Psichiatria Democratica si è sempre spesa per la chiusura degli OPG e per introdurre modalità operative collaborative tra servizi psichiatrici pubblici e magistratura (i Protocolli Operativi licenziati dal Consiglio Superiore della Magistratura nel 2018). In nome di questa storica attenzione riteniamo che gli interventi sul Codice Penale (codice Rocco, ricordiamolo, promulgato nel 1930) siano una soluzione auspicabile ma che necessita di ponderatezza: il pericolo di modificarne due articoli all’interno di un corpus omogeneo è quello di innescare a catena conseguenze ingestibili e di procurare inevitabili impasse giuridiche e di gestione.

Non auspichiamo neppure l’introduzione di nuove leggi, frutto della convinzione che la via legislativa sia l’unica possibile per correggere, sulla carta, quanto non funziona. La strada maestra, pertanto, è quella di affrontare il problema nella sua complessità: stiamo parlando di come scongiurare una deriva in corso in cui, per ammissione quasi generale, la psichiatria si ritrova a gestire, senza averne gli strumenti (anzi, privata anche di quelli di cui dovrebbe disporre per assolvere i suoi compiti deontologici, disciplinari e sanitari) un certo numero di persone che non sono annoverabili nelle categorie diagnostiche correnti e che hanno con la sofferenza mentale un rapporto talmente ormai antico che è difficilmente rintracciabile, ovvero riconducibile ad uno stato di consapevolezza ed elaborabilità.

Quindi che fare? Incarcerare e curare in carcere? È quello il luogo dove restringere le libertà personali, prevenire il danno, proteggere la società? Questa soluzione andrebbe bene se il problema delle carceri in questo paese non fosse desolantemente trascurato, se non ci fossero un cronico sovraffollamento, fiumi di sostanze circolanti e una pletora di autori di reato legati a spaccio e consumo, se non ci fosse aperto e irrisolto il tema del recupero, se non si ricorresse spesso per via farmacologica e in mancanza di altro a sedare manifestazioni di insofferenza o di indocilità (quello che avviene in via ‘preventiva’ nei CPR, tanto per ricordarlo…), se non ci fosse un numero eccessivo di suicidi tra i detenuti e di suicidi e comportamenti violenti tra gli agenti di polizia penitenziaria, perché, lo sappiamo, la violenza ambientale è esportabile e la si reca a casa dopo il lavoro insieme alla divisa…

Urge allora un’azione coordinata tra parti dello Stato perché si riapra, in modo non occasionale, strumentale e sensazionalistico, un confronto sui temi dei confini tra sanità e giustizia.
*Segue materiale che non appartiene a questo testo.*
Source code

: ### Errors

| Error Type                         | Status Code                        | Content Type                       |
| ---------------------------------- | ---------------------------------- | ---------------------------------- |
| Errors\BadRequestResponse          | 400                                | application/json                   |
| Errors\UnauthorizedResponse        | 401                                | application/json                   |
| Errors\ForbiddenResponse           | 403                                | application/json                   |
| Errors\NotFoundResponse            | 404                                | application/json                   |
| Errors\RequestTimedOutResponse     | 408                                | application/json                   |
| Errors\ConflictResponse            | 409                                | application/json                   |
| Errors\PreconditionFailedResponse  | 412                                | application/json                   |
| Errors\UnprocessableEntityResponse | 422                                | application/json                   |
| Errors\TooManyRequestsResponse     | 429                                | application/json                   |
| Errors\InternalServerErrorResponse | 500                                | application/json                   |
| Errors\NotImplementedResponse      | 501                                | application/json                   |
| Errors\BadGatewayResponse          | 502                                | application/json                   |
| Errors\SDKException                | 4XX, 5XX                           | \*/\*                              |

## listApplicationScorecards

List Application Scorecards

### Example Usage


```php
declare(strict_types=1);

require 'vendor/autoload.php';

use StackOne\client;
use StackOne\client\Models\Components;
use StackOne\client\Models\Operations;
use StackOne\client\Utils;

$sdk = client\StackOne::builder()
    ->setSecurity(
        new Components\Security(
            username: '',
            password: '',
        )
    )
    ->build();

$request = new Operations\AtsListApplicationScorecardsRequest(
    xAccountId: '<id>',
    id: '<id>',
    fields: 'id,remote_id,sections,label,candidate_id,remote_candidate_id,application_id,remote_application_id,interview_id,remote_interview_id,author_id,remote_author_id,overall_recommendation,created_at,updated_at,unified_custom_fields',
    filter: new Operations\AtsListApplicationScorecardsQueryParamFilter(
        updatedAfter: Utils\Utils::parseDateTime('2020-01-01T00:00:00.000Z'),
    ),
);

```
I Ministeri della Sanità e della Giustizia possono collaborare per mettere a punto misure efficaci, coerenti e durature. A tempi lunghi una revisione sapiente e competente del Codice Penale sarebbe auspicabile, con un’attenzione specifica non solo agli articoli relativi all’imputabilità ma a tutti quelli ad essi collegati.
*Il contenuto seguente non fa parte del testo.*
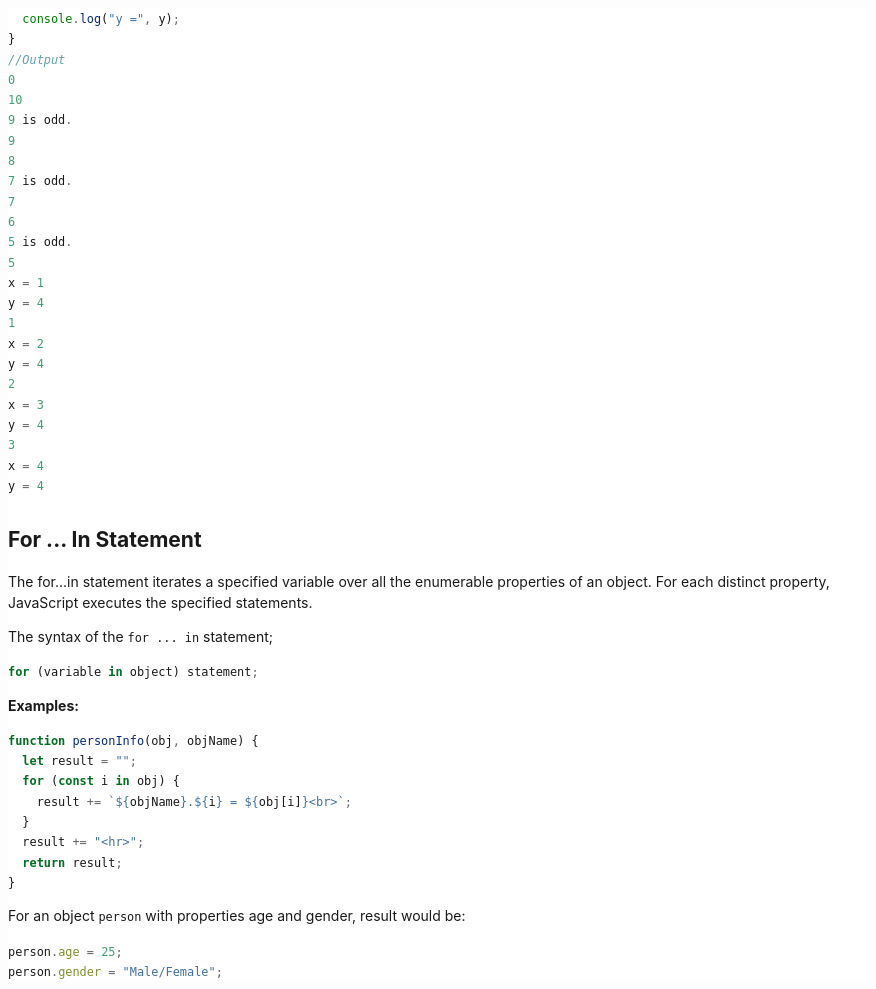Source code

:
 ```js
  console.log("y =", y);
}
//Output
0
10
9 is odd.
9
8
7 is odd.
7
6
5 is odd.
5
x = 1
y = 4
1
x = 2
y = 4
2
x = 3
y = 4
3
x = 4
y = 4
```

## For ... In Statement

The for...in statement iterates a specified variable over all the enumerable properties of an object. For each distinct property, JavaScript executes the specified statements.

The syntax of the `for ... in` statement;

```js
for (variable in object) statement;
```

**Examples:**

```js
function personInfo(obj, objName) {
  let result = "";
  for (const i in obj) {
    result += `${objName}.${i} = ${obj[i]}<br>`;
  }
  result += "<hr>";
  return result;
}
```

For an object `person` with properties age and gender, result would be:

```js
person.age = 25;
person.gender = "Male/Female";
```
Più urgente si pone invece una seria riconsiderazione della gestione delle carceri iniziando dalle articolazioni sanitarie e psichiatriche dotandole di mezzi, luoghi e personale adeguati, per poi proseguire, in nome del diritto e della civiltà, verso un adeguamento della rete carceraria e del suo funzionamento. In ogni caso, le REMS, in carico alla Sanità, non possono in alcun modo sostituire il carcere; non appare necessario aumentarne il numero, visto che gli OPG, alla loro chiusura ospitavano, in gran parte inappropriatamente, circa 1000 persone e che la rete nazionale delle REMS finirebbe per accoglierne una cifra multipla.

Se non ipotizziamo una recrudescenza epidemica della follia violenta (sic!) ci dobbiamo interrogare sulla reale utilità un aumento, tenendo conto anche dei costi in termini di fondi pubblici che potrebbero essere dirottati verso ben altri interventi in termini di efficacia ed appropriatezza. Non si può dilapidare denaro per costruire nuove REMS per rispondere a un’emergenza creata o per sfruttarne la dimensione simbolica di luoghi della reclusione, come sono intesi da chi ne reclama l’ampliamento. In ogni caso non si può concepire la psichiatria come competenza di economisti, amministratori e magistrati.